A iniciativa baseia-se num parecer jurídico independente, divulgado em junho, que conclui existirem fundamentos sólidos para pedir ao Tribunal Constitucional Federal a proibição do partido, contrariando a posição de vários líderes políticos que consideravam não existir base legal suficiente para uma decisão desta dimensão.

Segundo os especialistas, o AfD pretende 'minar a ordem fundamental democrático-liberal', promovendo uma visão política incompatível com os valores constitucionais alemães. O documento sustenta que o partido assenta a sua estratégia na exclusão e desvalorização de estrangeiros, cidadãos alemães com origem imigrante, muçulmanos e outros grupos sociais.

Os juristas apontam ainda alegadas posições hostis em relação à comunidade LGBTI, às pessoas com deficiência e um antissemitismo estrutural, considerando que o partido promove uma conceção étnico-cultural da nação que viola os princípios da igualdade e da dignidade humana.

O apelo é dirigido ao governo liderado pelo chanceler Friedrich Merz, de 70 anos, e aos deputados do parlamento alemão, a quem os especialistas atribuem uma responsabilidade acrescida na defesa da Constituição e das instituições democráticas.

O AfD, fundado em 2013, tem vindo a reforçar o seu peso político nos últimos anos e é atualmente uma das maiores forças da oposição na Alemanha.
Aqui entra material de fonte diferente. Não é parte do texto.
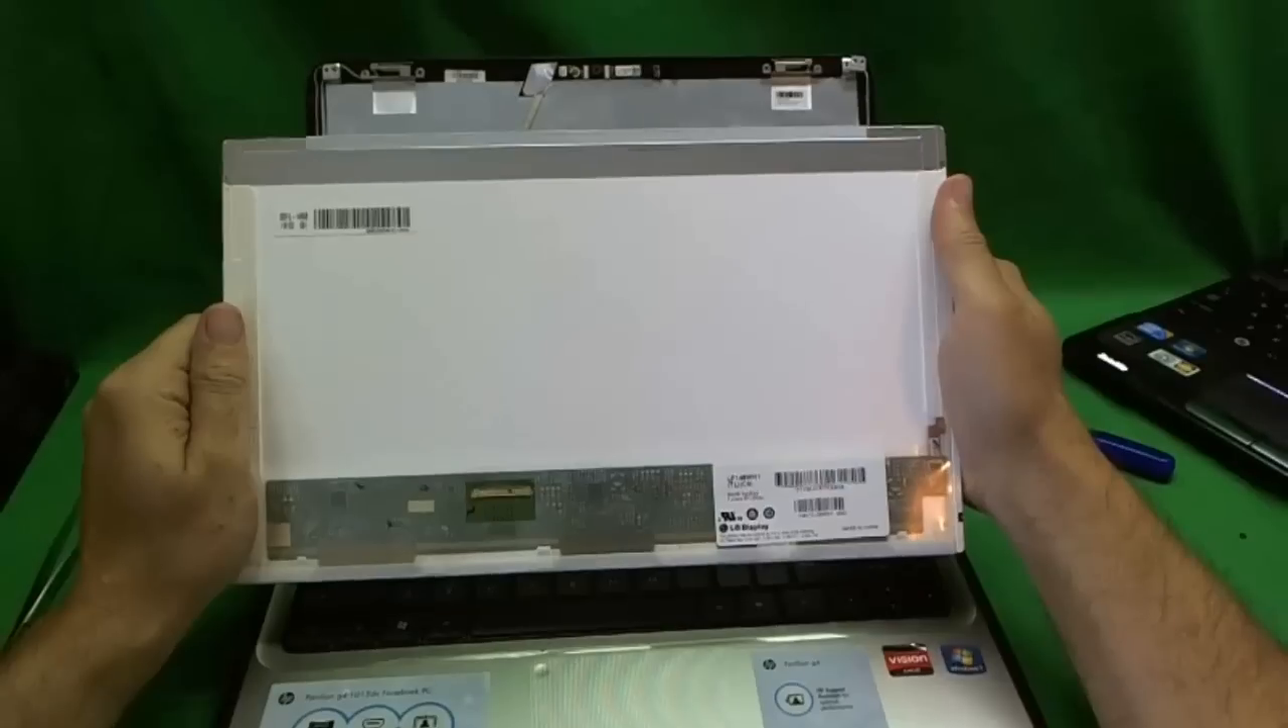Alright, so the screen is out.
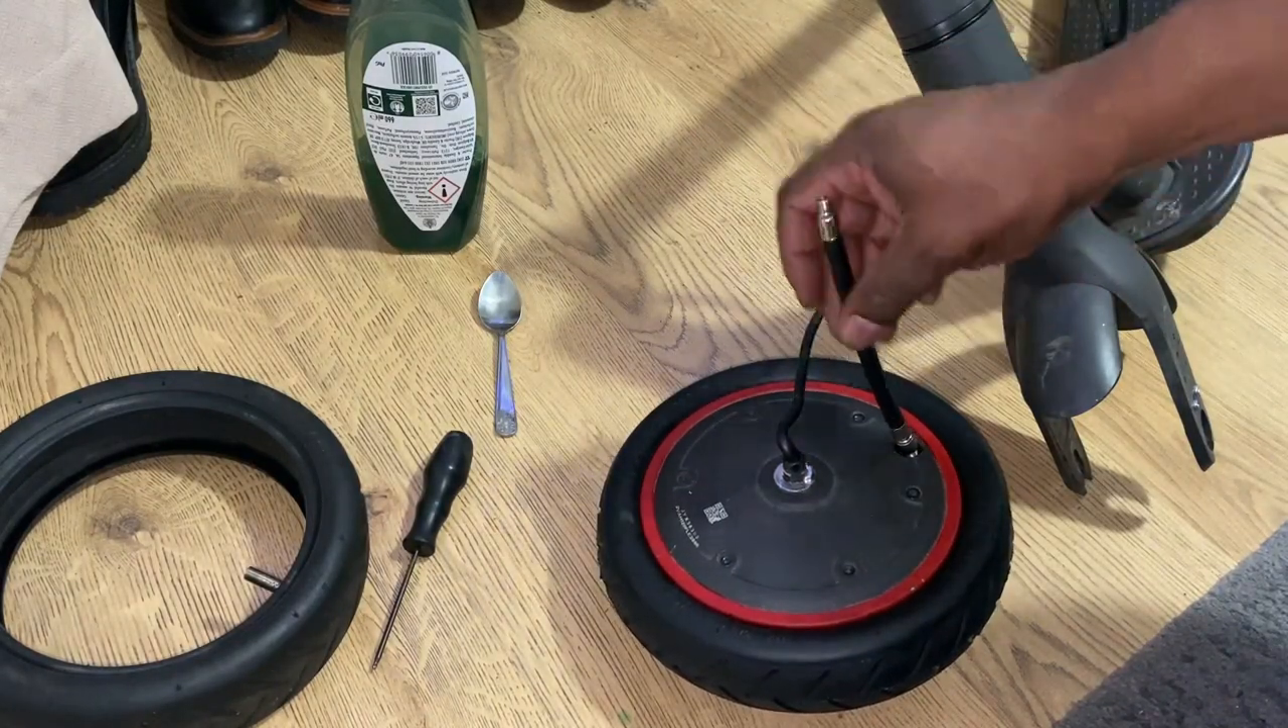Tyre's on the rim. I'll show you the other side. That's on also.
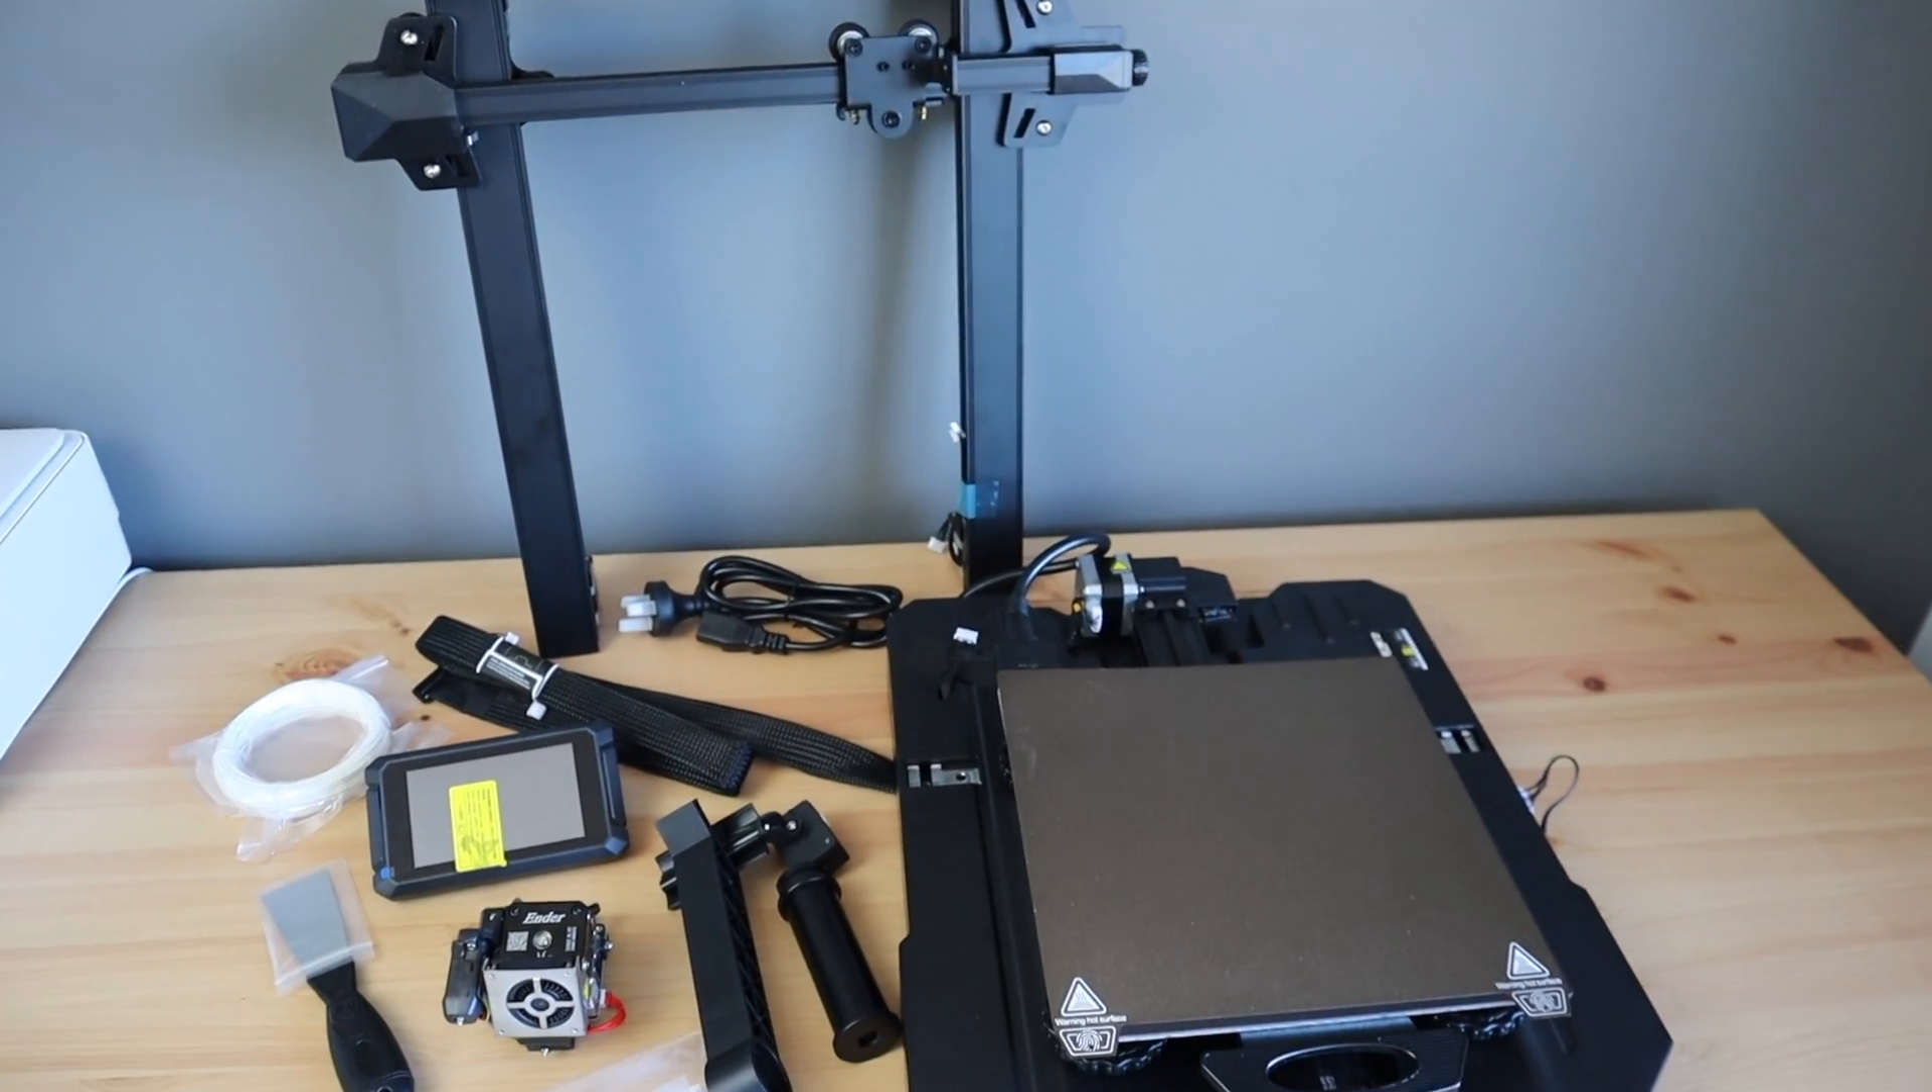The whole gantry is ready to be mounted onto the base and then you just need to mount the extruder, add the display and add the filament holder.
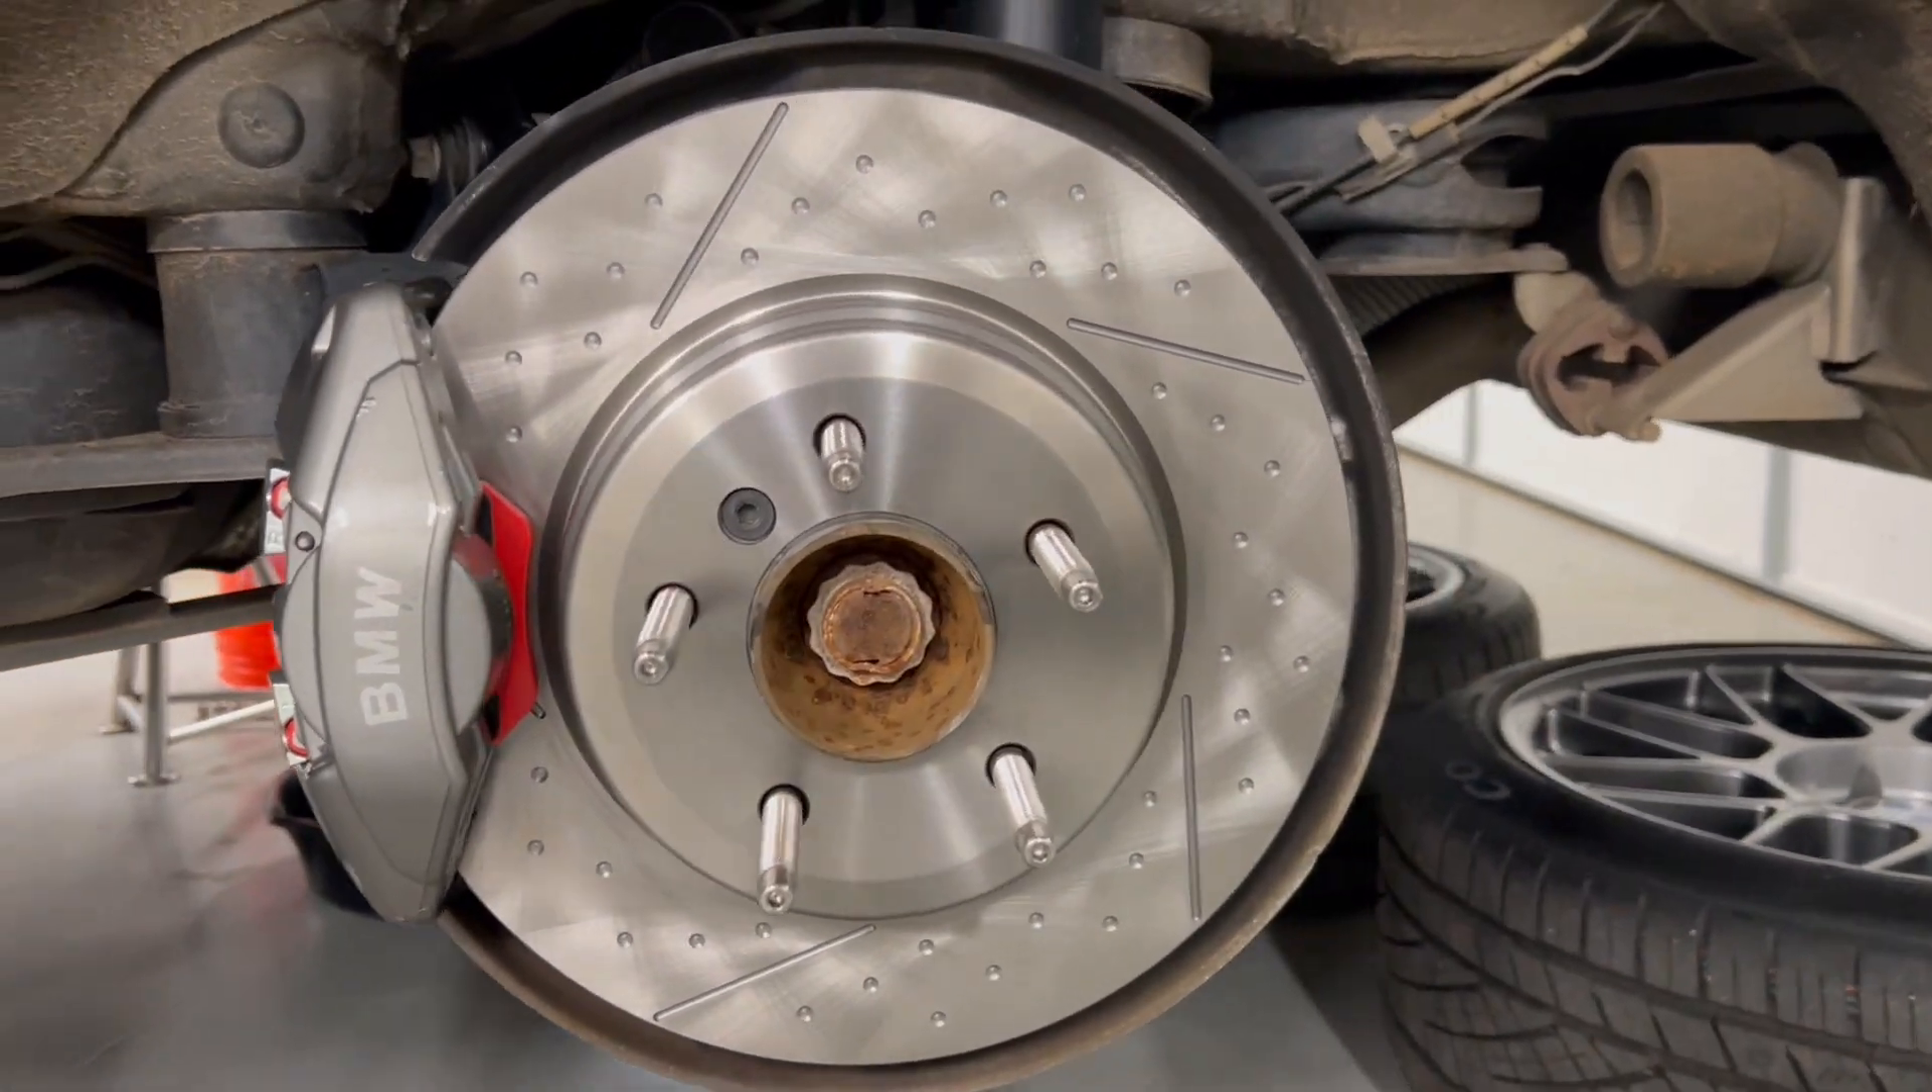This is what the caliper and rotor looks like. All installed.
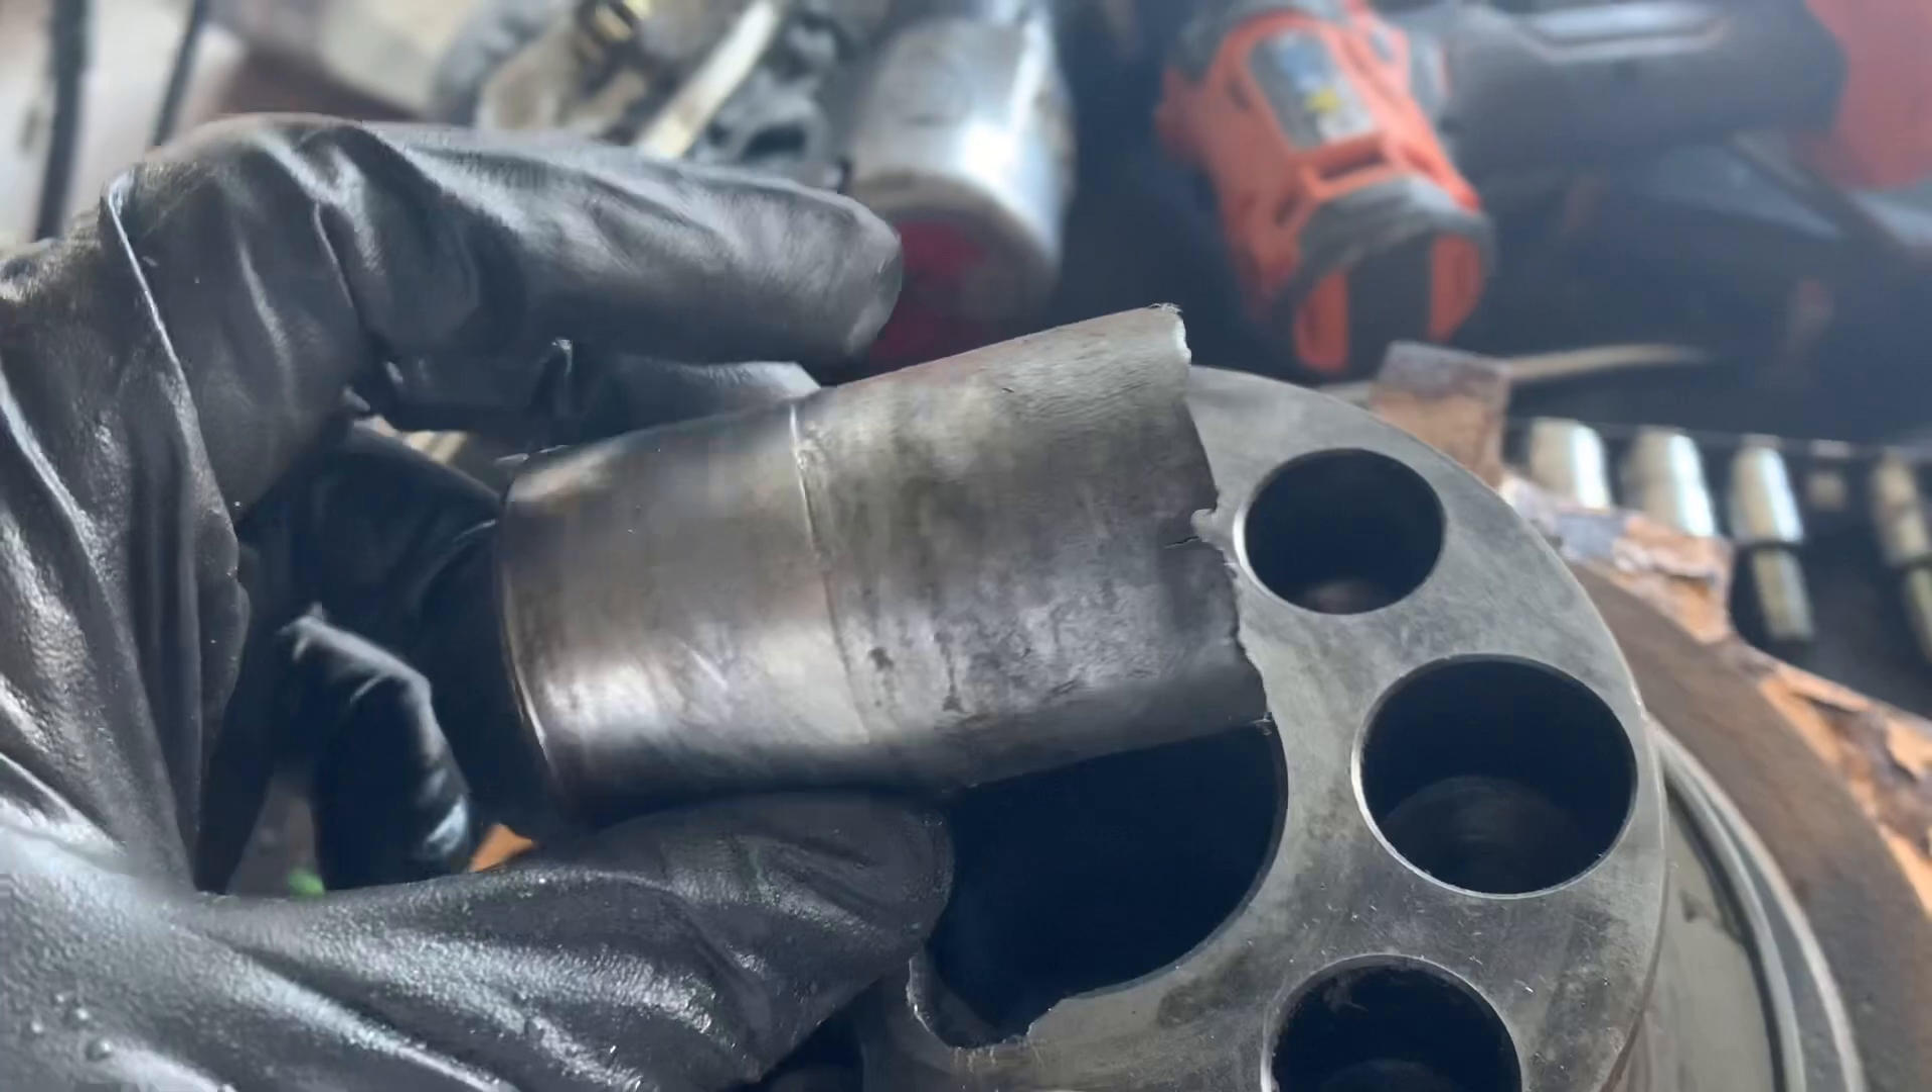All right I got the bushing out.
O partido tem estado envolvido em sucessivas polémicas devido às posições sobre imigração, islamismo e identidade nacional, além de vários dirigentes terem sido alvo de investigações por alegadas ligações a movimentos extremistas.

Caso seja apresentado um pedido formal, caberá ao Tribunal Constitucional Federal decidir se existem fundamentos para declarar o partido inconstitucional, um processo raro na história da Alemanha e que poderá ter profundas consequências no panorama político do país.

Se avançar, esta poderá tornar-se uma das decisões mais marcantes da política alemã desde a reunificação, com impacto no futuro da maior economia da Europa.